--- Data supplied ---
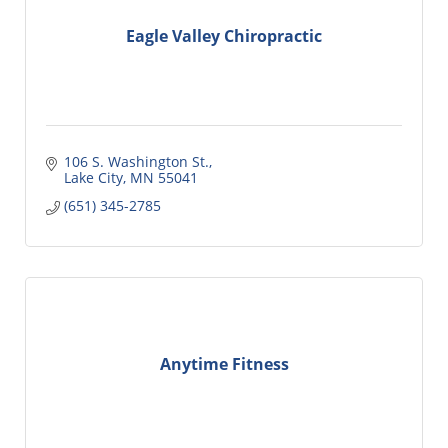
Eagle Valley Chiropractic
106 S. Washington St.
Lake City
MN
55041
(651) 345-2785
Anytime Fitness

--- Exercise directions ---
Can you write out every line of text from the material above, word for word and in the same order, leaving the pictures out of your answer?

--- Output for this exercise ---
Eagle Valley Chiropractic
106 S. Washington St.
Lake City
MN
55041
(651) 345-2785
Anytime Fitness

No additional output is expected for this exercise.